Yes, some have records but the Army hope to rehabilitate them with discipline and a new life. In some cases it works, in others we throw them back to you to deal with.
 
#16
martin7606 said:
My query is have standards slipped that much that:

a) a person like this can pass an intervew to join HM forces
b) a person with such an extensive criminal past can join HM forces
c) is the vetting so relaxed that this clown could blag his way in

I
I have it on good authority that if a conviction is spent then we have to have a good reason why we wont accept them (the whole 'they are rehabilitated people now their conviction is spent' thingy). These sorts of things do go down to HQ RG and are assessed on a case by case basis. Whilst a lot of these scrotes shouldnt be in we dont really have a choice, a lot of them will take the Army to court if we refuse them entry too readily (believe me this happens quite a bit). 8O

As has been mentioned before, its not as if we can be horrendously picky these days. However we should never let our standards slip (well not to much more anyway!!!) :D
 
#17
Daytona955 said:
martin7606 said:
My query is have standards slipped that much that:

a) a person like this can pass an intervew to join HM forces
b) a person with such an extensive criminal past can join HM forces
c) is the vetting so relaxed that this clown could blag his way in
I think you are being a bit naive here. Western did get it right, we are not recruiting potential police officers here, we are recruiting people who will soldier in extreme conditions for a fraction of what police are paid.

Yes, some have records but the Army hope to rehabilitate them with discipline and a new life.
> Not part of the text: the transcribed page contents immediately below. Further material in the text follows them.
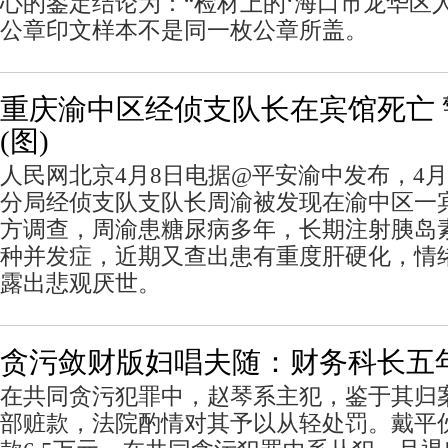
心的鉴定结论为：“检材上的‘海口市龙华区
公章印文样本不是同一枚公章所盖。
重庆渝中区经侦支队长在宾馆死亡 
(图)
人民网北京4月8日电据@平安渝中发布，4
分局经侦支队支队长周渝被发现在渝中区一
方调查，周渝患糖尿病多年，长期注射胰岛
种并发症，近期又查出患有重度肝硬化，情
露出悲观厌世。
贪污敛财版妇唱夫随：财务科长五年
在共同贪污犯罪中，赵琴系主犯，鉴于其归
部赃款，法院酌情对其予以从轻处罚。戴平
In some cases it works, in others we throw them back to you to deal with.
I don't think I am being niave, for the reasons stated above. When someone has spent two seperate spells in a YOI and a HMP they have been through the rehabollitation approach already. They have lived in an environment that attempts to address the offending behaviour that led them into custody. As stated already, this was an established criminal who was regularly arrested for serious offences over a number of years. He had criminal associations and intelligence detailing further offences he was linked too.
The army can turn people around, I've seen it myself, but it can only develop and discipline a person so far. Surely there comes a point where the Army say "we are better than this t**t", I think those still serving deserve better than to have to live and work with a clown who's criminal record and complete lack of achievement speak for themselves.
I agree that the army recruits from the rougher end of the spectrum, it's the same end of the spectrum that it recruited me from. I think that there is a distinction between a kid who's seen a bit of life on the wrong side of the tracks and a man of the who has made a career out of criminality and has all the contacts that go with it.
 
#18
Xwhitetop said:
What are the RMP doing taking back an AWOL type chappie. Surely a nasty robber should be charged and kept in custody.
I wish. To get a remand out of our custody block is a rarity. I only completed about three MG7's last year, and one of them was turned down by CPS out of hours.
I've heard other forces are more inclined to keep them in, which can only be a good thing.
The usual process is bail them either for cps or further enqs. For domestics stick some conditions on them and get him out the door. Inspirational.
 
#19
I would like to think that there is now an investigation into possible FALSE ATTESTATION now, seeing as how it is unlikely that the chap in question disclosed fully his criminal history. If he didn't he attested into the Army under false pretences and is liable for Courts Martial and discharge. This tends to be the rotue taken by the Army, the Police however tend to opt for Obtaining a Money Transfer by Deception (much harsher conviction for the record). I just wish that we would do the same.
 
#20
I was recently on the periphery of a job where a NAAFI employee had hidden fraud convictions from her employer and she got put up for pecuniary advantage, not money transfer.

I think this should be a route taken with those who fail to disclose serious convictions on attestation, however, it's a lot of work just to punish someone who is probably on his way out anyway in both cases described above. 'Service interest' springs to mind.